# Where I got my new avatar from



## zadiac (14/5/15)

Thought I'd put this here so folks can see where my avatar came from. The history of this is in the picture. Just open it with windows photo viewer and zoom in. It's really funny 

http://i1084.photobucket.com/albums/j402/zadiac/aVW8WXn_700b.jpg

Reactions: Funny 1


----------



## johan (14/5/15)

zadiac said:


> Thought I'd put this here so folks can see where my avatar came from. The history of this is in the picture. Just open it with windows photo viewer and zoom in. It's really funny
> 
> http://i1084.photobucket.com/albums/j402/zadiac/aVW8WXn_700b.jpg



I assume you lost your teeth, but I won't ask how .

Reactions: Funny 1


----------



## Andre (14/5/15)

Ugh, that is ugly! Good thing we have dentists


----------



## Silver (14/5/15)

I like your avatar @zadiac !


----------



## zadiac (14/5/15)

johan said:


> I assume you lost your teeth, but I won't ask how .

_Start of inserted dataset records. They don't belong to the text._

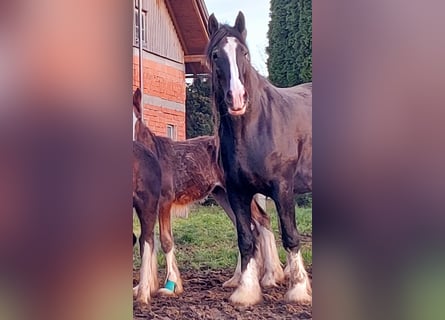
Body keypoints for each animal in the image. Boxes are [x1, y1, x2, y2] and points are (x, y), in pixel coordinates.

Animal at [132, 87, 284, 298]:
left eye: (134, 120)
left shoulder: (164, 201)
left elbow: (165, 240)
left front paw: (170, 285)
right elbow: (147, 240)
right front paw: (144, 286)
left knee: (262, 220)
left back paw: (271, 276)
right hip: (223, 195)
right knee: (247, 227)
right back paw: (237, 279)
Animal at [206, 11, 310, 304]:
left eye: (244, 52)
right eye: (215, 55)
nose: (236, 98)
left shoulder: (283, 188)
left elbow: (290, 235)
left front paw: (298, 289)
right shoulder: (237, 192)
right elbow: (246, 238)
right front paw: (246, 290)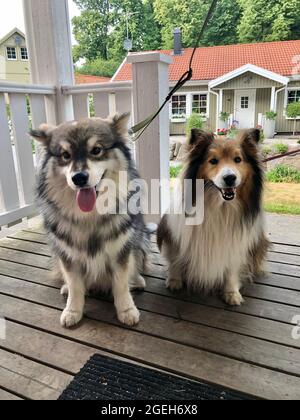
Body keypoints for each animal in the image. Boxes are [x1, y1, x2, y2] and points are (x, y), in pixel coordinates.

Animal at [157, 128, 270, 306]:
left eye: (238, 159)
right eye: (213, 161)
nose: (230, 178)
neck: (220, 207)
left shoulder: (235, 245)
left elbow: (232, 269)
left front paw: (231, 292)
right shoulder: (174, 236)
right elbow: (175, 258)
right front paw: (175, 280)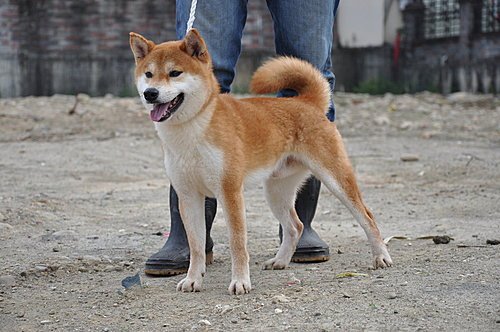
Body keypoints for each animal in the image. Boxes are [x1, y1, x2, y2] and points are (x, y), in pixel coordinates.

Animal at [130, 29, 394, 294]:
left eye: (175, 73)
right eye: (148, 74)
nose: (150, 93)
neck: (192, 129)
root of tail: (306, 102)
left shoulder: (230, 192)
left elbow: (237, 243)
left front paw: (240, 281)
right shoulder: (188, 195)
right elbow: (196, 245)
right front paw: (193, 279)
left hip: (336, 180)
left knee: (367, 217)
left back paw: (381, 256)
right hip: (276, 191)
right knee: (295, 226)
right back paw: (280, 260)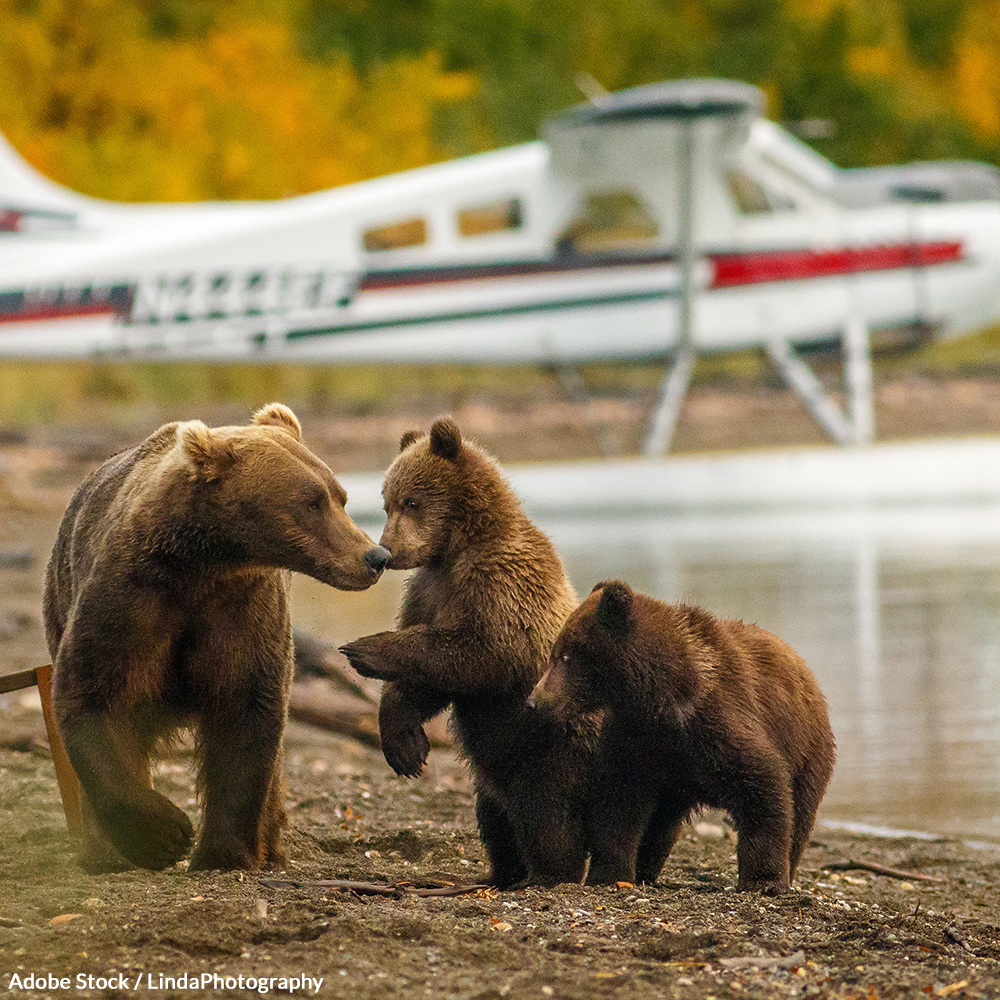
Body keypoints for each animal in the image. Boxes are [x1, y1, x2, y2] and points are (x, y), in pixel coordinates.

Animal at [44, 402, 386, 872]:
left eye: (340, 496)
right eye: (312, 501)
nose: (376, 556)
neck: (204, 564)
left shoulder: (242, 610)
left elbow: (245, 711)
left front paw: (223, 853)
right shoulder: (129, 599)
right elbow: (92, 695)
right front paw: (163, 833)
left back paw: (271, 848)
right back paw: (103, 852)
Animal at [532, 580, 836, 892]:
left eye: (564, 656)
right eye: (555, 653)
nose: (534, 700)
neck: (660, 698)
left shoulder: (717, 721)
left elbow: (762, 783)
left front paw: (763, 880)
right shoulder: (638, 739)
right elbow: (618, 804)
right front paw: (609, 873)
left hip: (809, 751)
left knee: (801, 811)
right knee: (662, 822)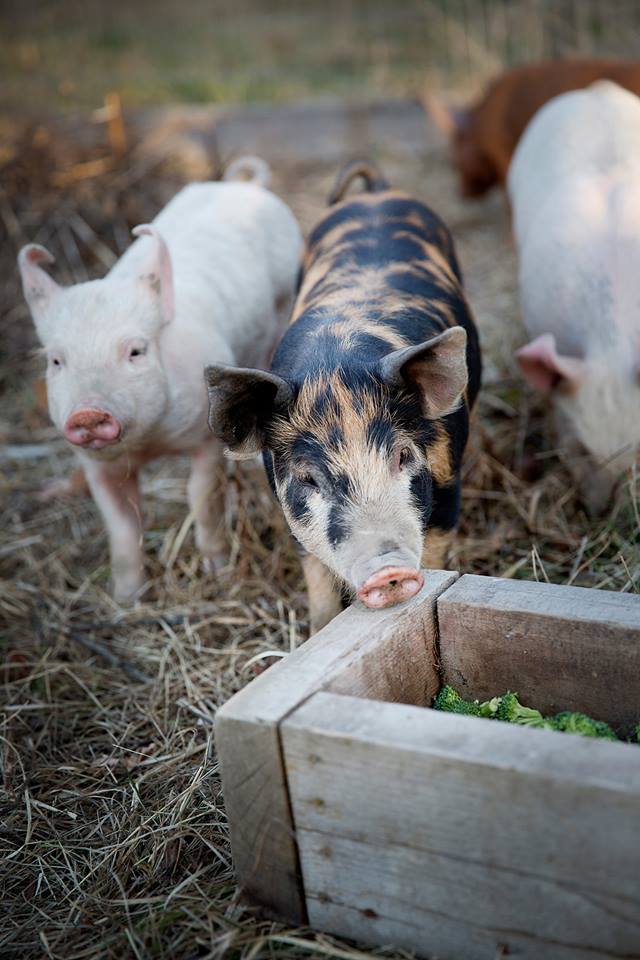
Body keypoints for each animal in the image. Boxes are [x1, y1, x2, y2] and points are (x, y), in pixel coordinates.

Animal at [17, 159, 302, 600]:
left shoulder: (206, 435)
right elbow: (121, 524)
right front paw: (125, 597)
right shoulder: (96, 465)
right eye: (56, 360)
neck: (149, 444)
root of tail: (242, 184)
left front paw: (218, 573)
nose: (87, 413)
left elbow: (202, 497)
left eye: (136, 351)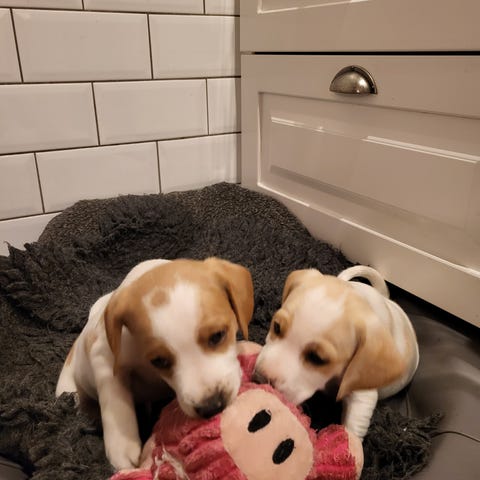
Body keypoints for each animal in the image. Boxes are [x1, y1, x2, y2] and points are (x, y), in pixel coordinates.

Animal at [56, 257, 254, 470]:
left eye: (217, 336)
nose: (211, 407)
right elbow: (115, 399)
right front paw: (122, 446)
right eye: (159, 361)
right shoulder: (104, 357)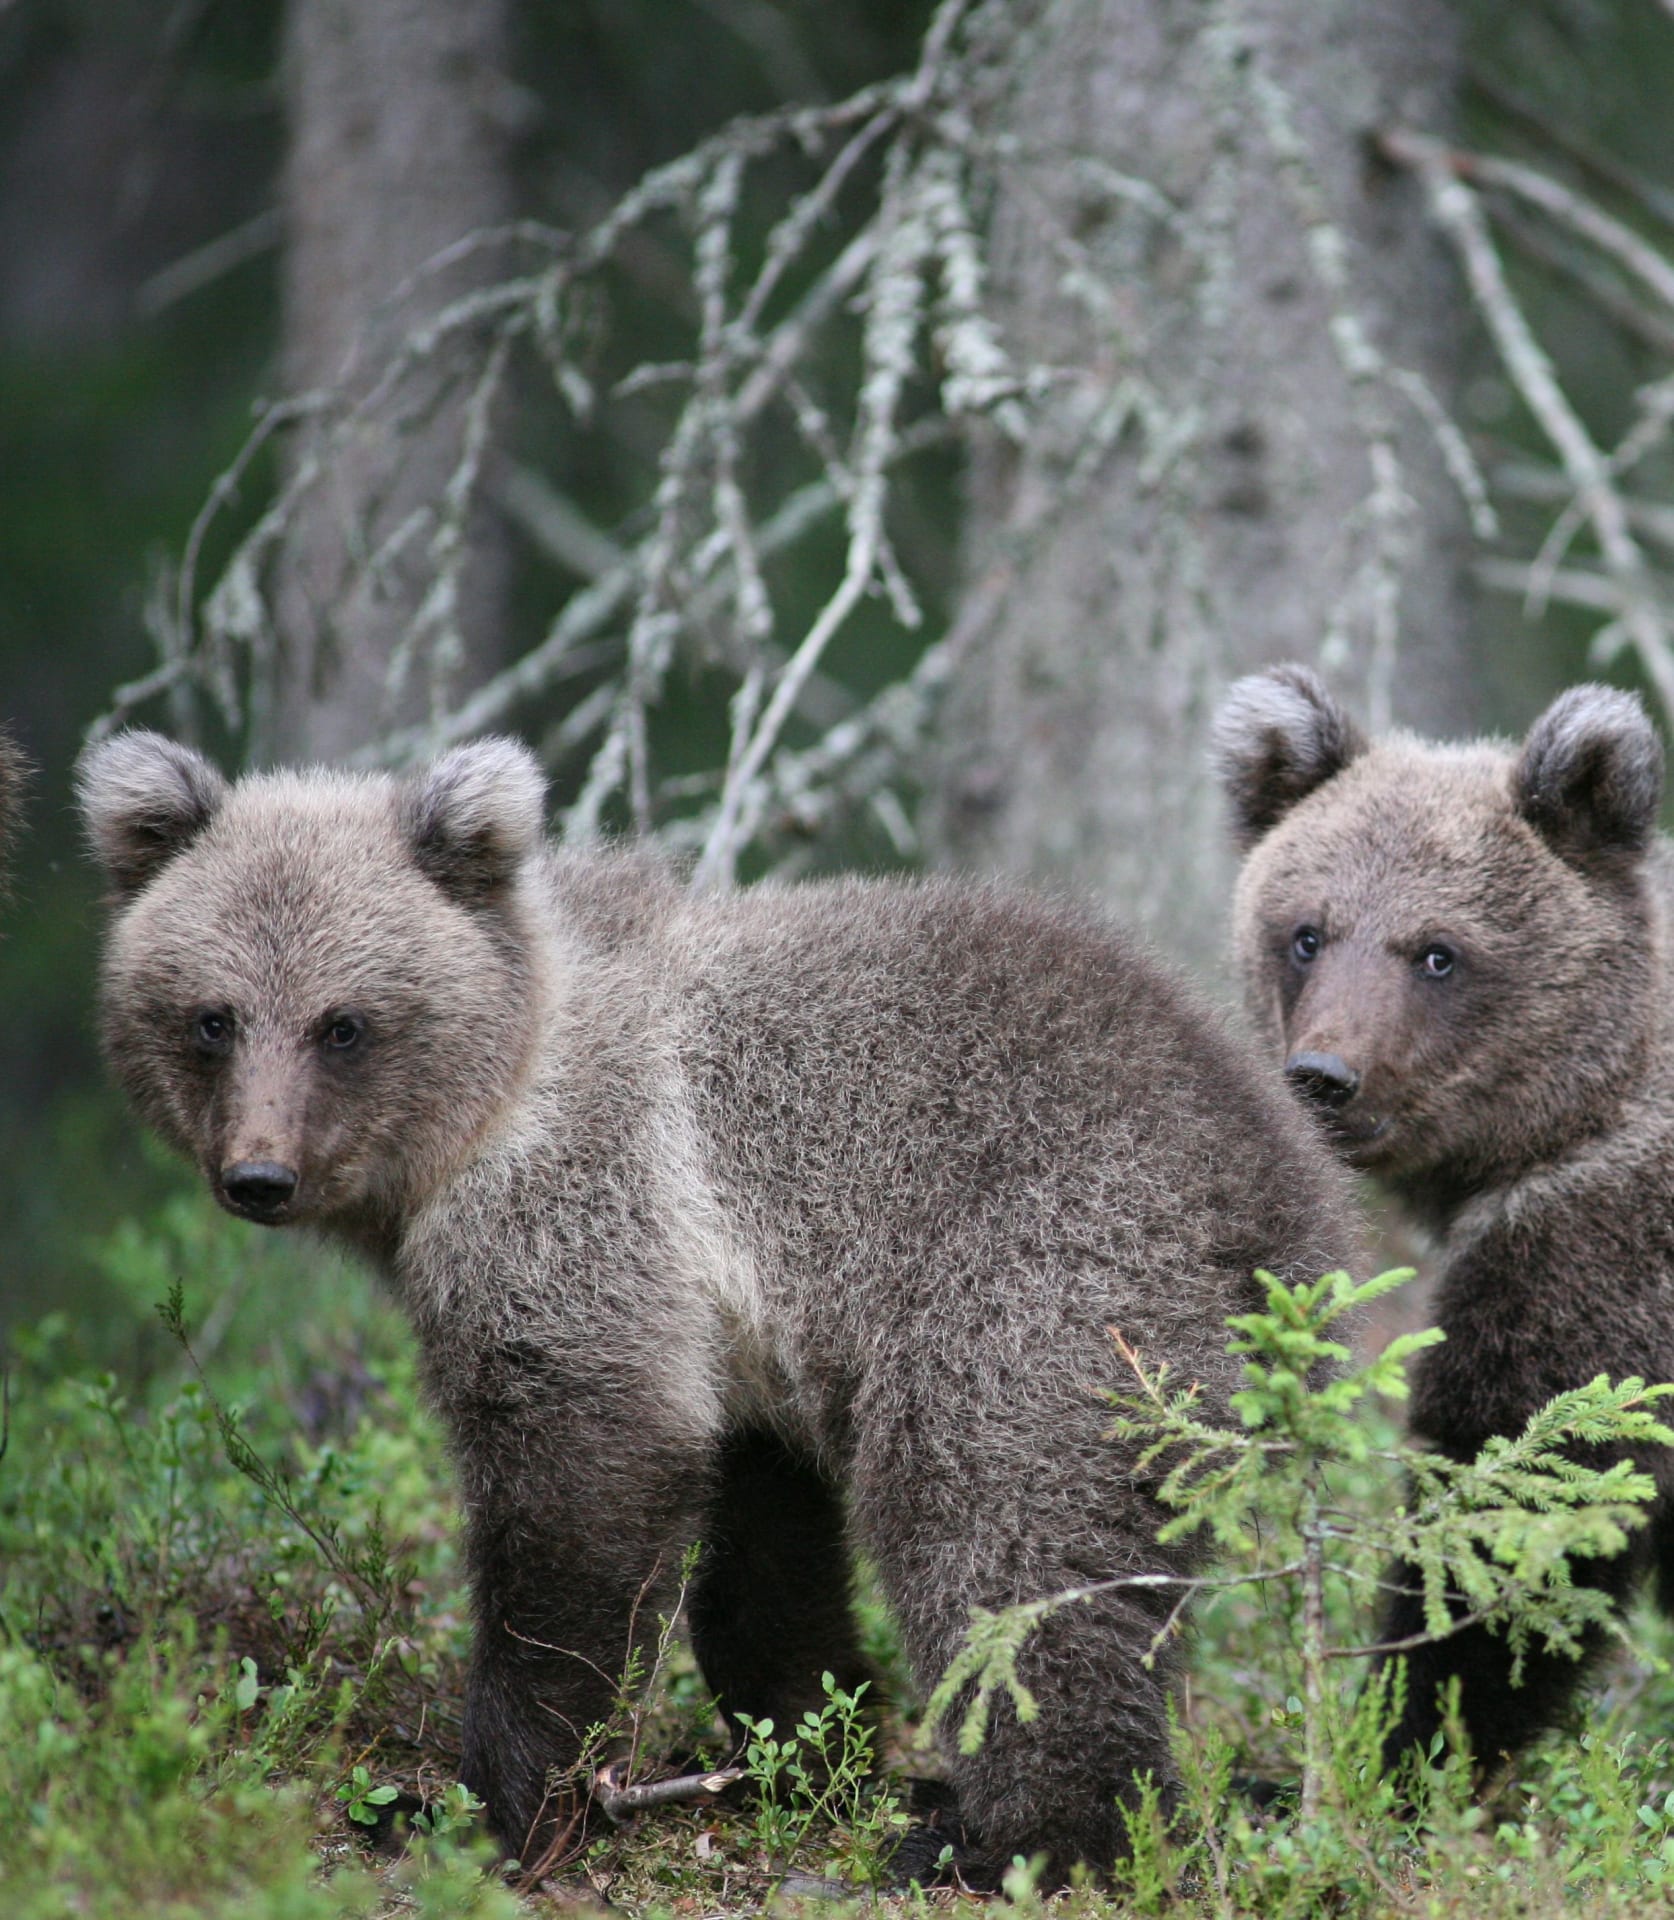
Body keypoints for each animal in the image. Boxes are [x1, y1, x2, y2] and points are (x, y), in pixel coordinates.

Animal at [78, 728, 1356, 1884]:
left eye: (343, 1023)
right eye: (211, 1016)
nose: (259, 1175)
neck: (491, 1109)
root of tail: (1287, 1192)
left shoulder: (592, 1215)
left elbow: (581, 1495)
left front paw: (490, 1807)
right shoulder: (738, 1333)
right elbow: (763, 1553)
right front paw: (816, 1746)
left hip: (1045, 1270)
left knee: (1001, 1542)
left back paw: (1021, 1836)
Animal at [1214, 663, 1674, 1780]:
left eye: (1437, 952)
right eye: (1306, 933)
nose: (1322, 1075)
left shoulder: (1602, 1248)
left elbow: (1518, 1497)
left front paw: (1407, 1744)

Nope, not all of them. Still have one or two left. Wait, I should have a recent selfie here somewhere......here you go...

http://i1084.photobucket.com/albums/j402/zadiac/toothless-hobo.jpeg

Reactions: Funny 2


----------



## johan (14/5/15)

Geez @zadiac not too bad looking  (luckily I know how your face with teeth ).


----------



## zadiac (14/5/15)

Hehehehe


----------